Look how far we’ve come from the first XFL announcement...

to today

Life comes at you fast.

It’s not just his appearance either; let’s be fair, he was 55 in the first picture and is 72 today. Everything about his presentation was different. When he first announced the XFL in 2001 he was almost bursting with arrogance. And why not? He’d just overthrown (in his mind) Ted Turner. He’d eaten whole his greatest competitor and was about to dump it out in a long sustained turd throughout the rest of 2001. He was a victor, a conqueror, and now he was going to take down the NFL.


Yesterday’s presser was a more reserved, modest-toned Vince McMahon, cautioning everyone that they didn’t have a full plan yet, that smart people would be running things and he’d be hanging way in the backseat, etc. All I could think was that quote by the despicable Henry F. Potter, as George Bailey came begging for help:

Look at you; you used to be so cocky. You were going to go out and conquer the world...

He talked in his presser about a “family friendly” XFL, where safety would be priority and the atmosphere would be inviting to all.

Holy cow, what a change from 2001, when the TV-14 WWF maestro introduced an XFL featuring “the scrum” where players would basically engage in a bar-room brawl to determine who gets the opening possession, while scantily clad cheerleaders bounced in jubilation. Now the TV-PG WWE Chairman is speaking gravely about the dangers of concussions and offering coupon days to moms and kids without even a wink at how much things have changed.

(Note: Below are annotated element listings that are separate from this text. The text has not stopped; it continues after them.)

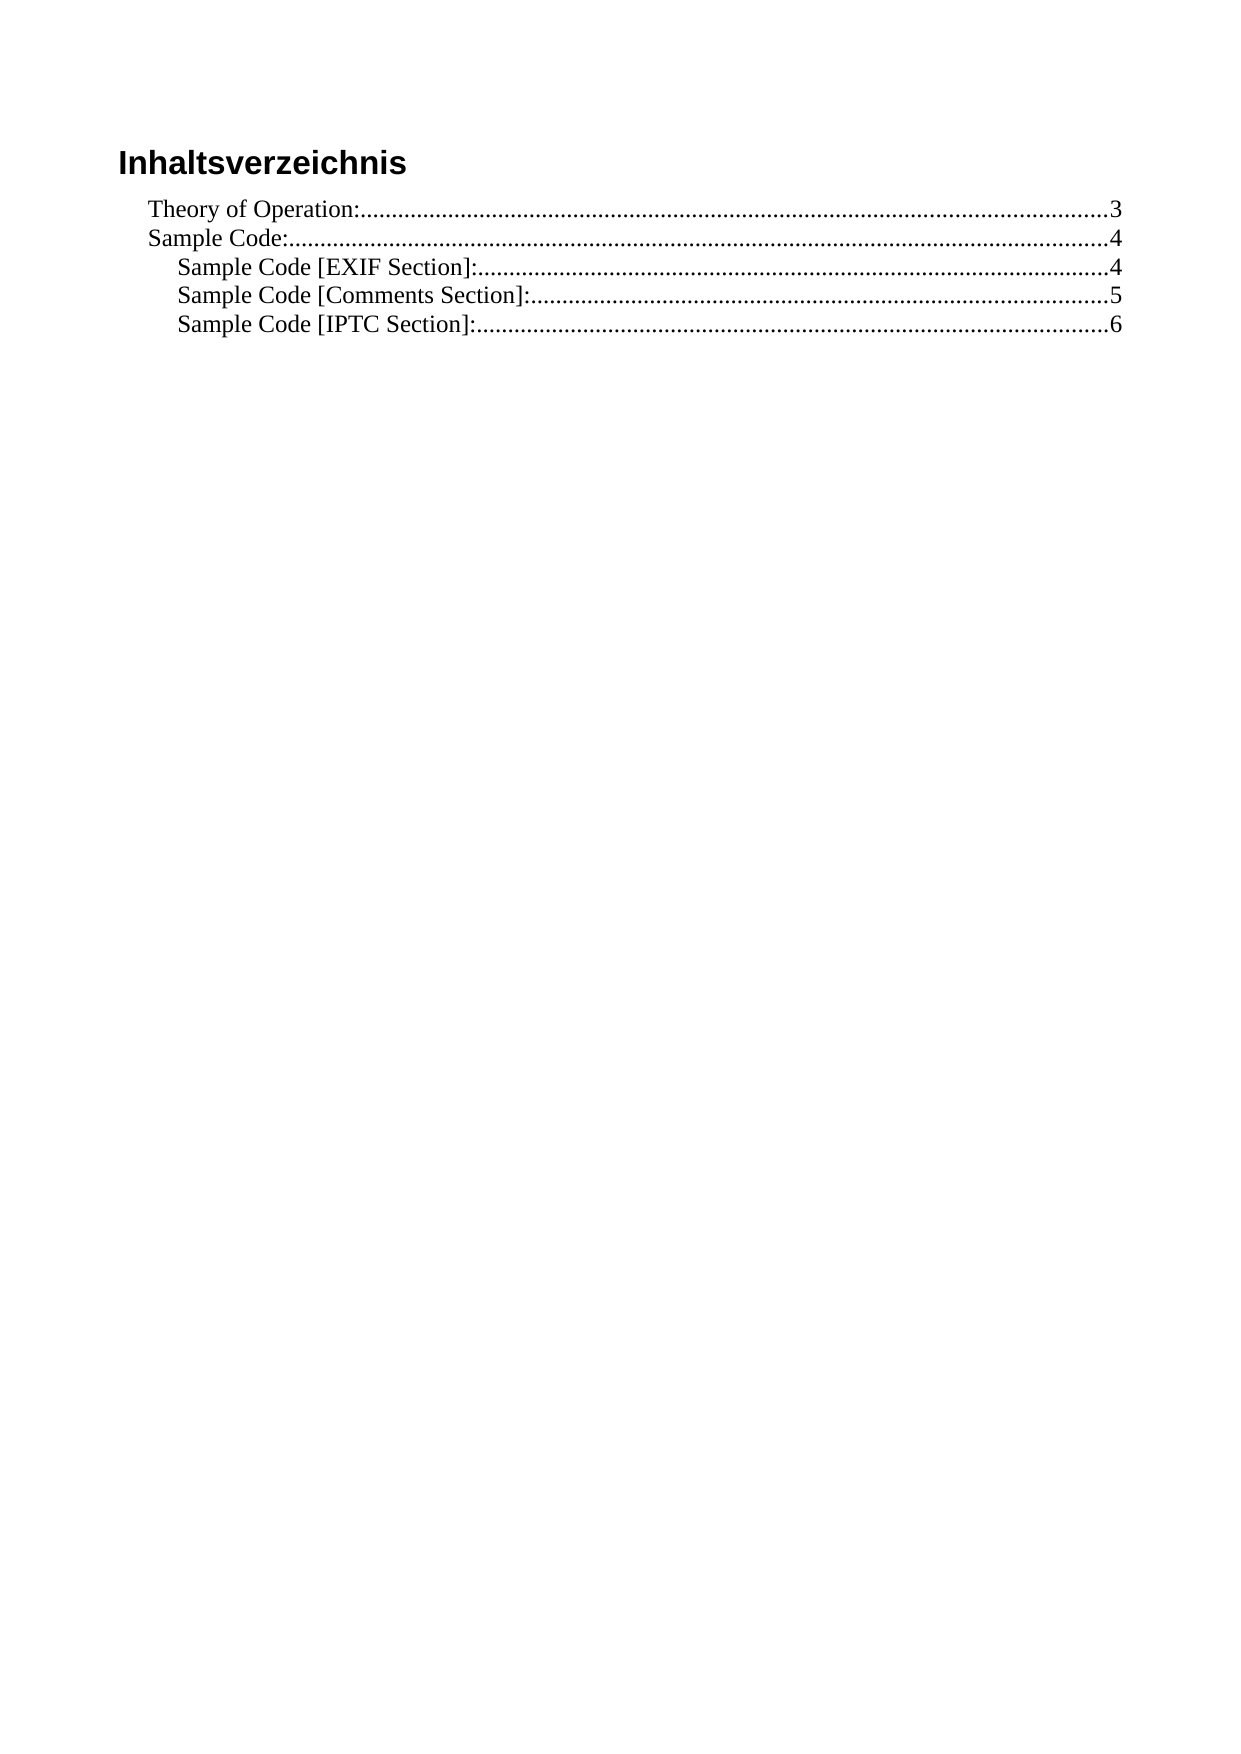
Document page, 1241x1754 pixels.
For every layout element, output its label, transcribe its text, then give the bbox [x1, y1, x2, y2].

text Sample Code [EXIF Section]: 4 [177, 252, 1122, 280]
text Sample Code [IPTC Section]: 6 [177, 309, 1122, 338]
text Theory of Operation: 3 [148, 194, 1122, 223]
text Sample Code: 4 [148, 223, 1122, 252]
text Sample Code [Comments Section]: 5 [177, 280, 1122, 309]
subtitle Inhaltsverzeichnis [118, 143, 1122, 182]
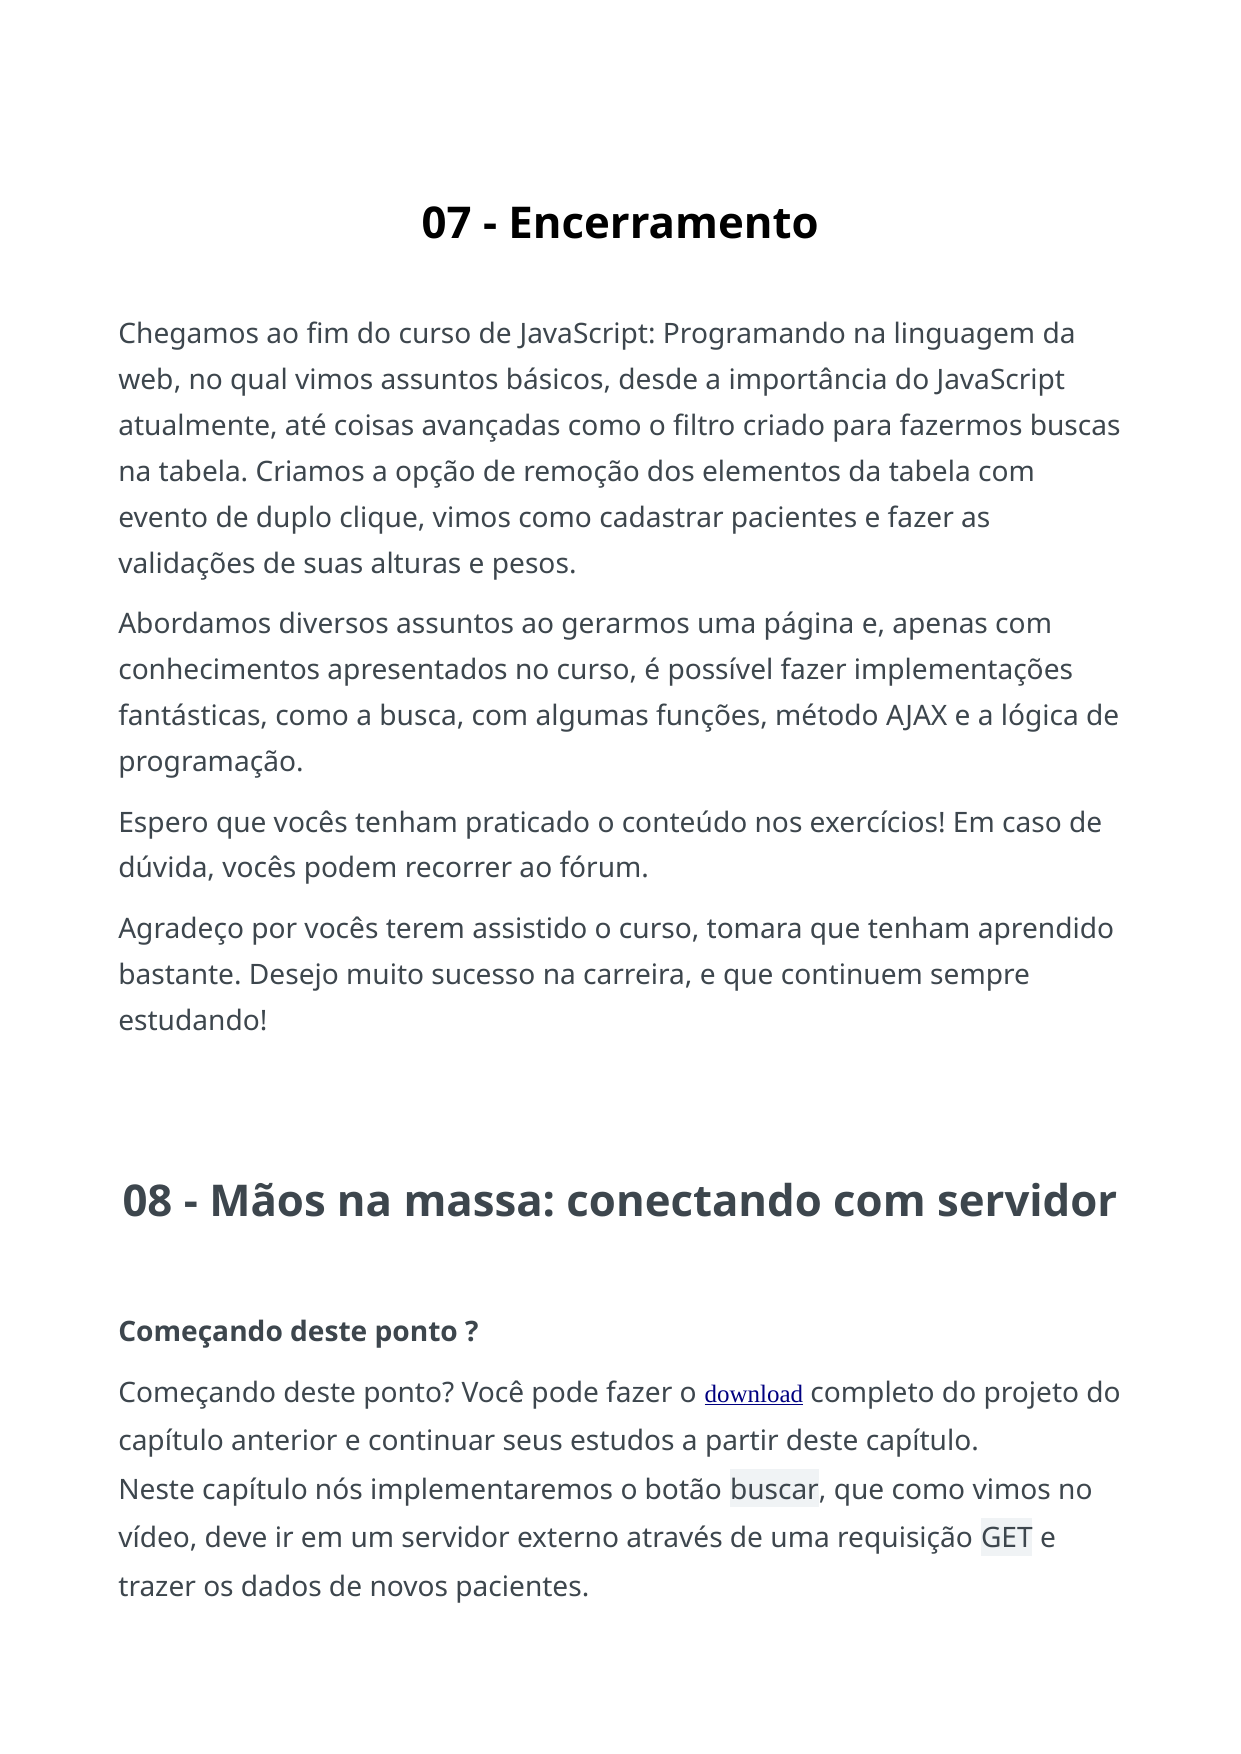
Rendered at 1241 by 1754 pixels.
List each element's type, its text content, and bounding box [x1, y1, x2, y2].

In 2001, the WWF was still in the glow of the ratings domination of the Monday Night War, where superstars like The Rock and Steve Austin were fixtures in pop culture (as wrestlers, mind you). The XFL 1.0 was a regular attraction on WWF TV, with everyone from Undertaker to Steve Austin to Steve Blackman pimping XFL merch between matches. Today, Vince was adamant that WWE and XFL 2.0 would not intermingle, and that his new venture, Alpha Entertainment, would be and remain a separate entity from WWE inc. WWE today isn’t what the WWF was in 2001 and Vince seems honest about that.

After all, every question during the press conference that even mentioned the WWE was met with everything but an eye roll. As one Cagesider put it:

Vince is the only billionaire in the world that hates the very thing that made him rich.

Speaking of candor, the man stood in front of a world wide (web) audience and said “3-4 hours is too long to watch a football game. We want to get that down to 2 hours.”

something snarky something snarky something snarky

And, just for kicks and giggles he insulted the NFL for having too many commercial breaks and yet we get fifteen-minute matches with two commercial breaks horned-in in the meanwhile.

It’s like XFL Vince is this normal, reasonable, level headed manager who listens to wise counsel and makes clear, logical choices. Meanwhile WWE Vince is a capricious, myopic egomaniac, chasing crazy ideas with the attention span of a bumblebee and just YOLOing his way through life, cognitively dissonant about how much better his product was when it was delivered in two-hour chunks, with fewer commercial breaks interrupting the action.

If you want to see how much Vince has changed since the Attitude Era/Monday Night War ended, there it is. I can’t think of a better contrast than how the XFL was revealed in 2001 vs. how it was revealed yesterday.

Sound off, Cagesiders: Do you think the XFL will succeed where the first attempt did not? Will WWE be better or worse with Vince’s attention split between them? If you ask me, despite what he says about keeping WWE and the XFL separate, I can easily see him using his wrestling empire as a bargaining chip. Imagine him pushing a bidding war between Fox and Comcast/NBC for the rights to air XFL games, tossing in ownership of WWE as the cherry on top.

In other words, whoever buys, say, a three season commitment to the XFL gets ownership of WWE and the rights to air Raw and SmackDown, etc.

If you think that’s crazy, you don’t know Vince McMahon, a man whose “go big or go home” philosophy is legendary.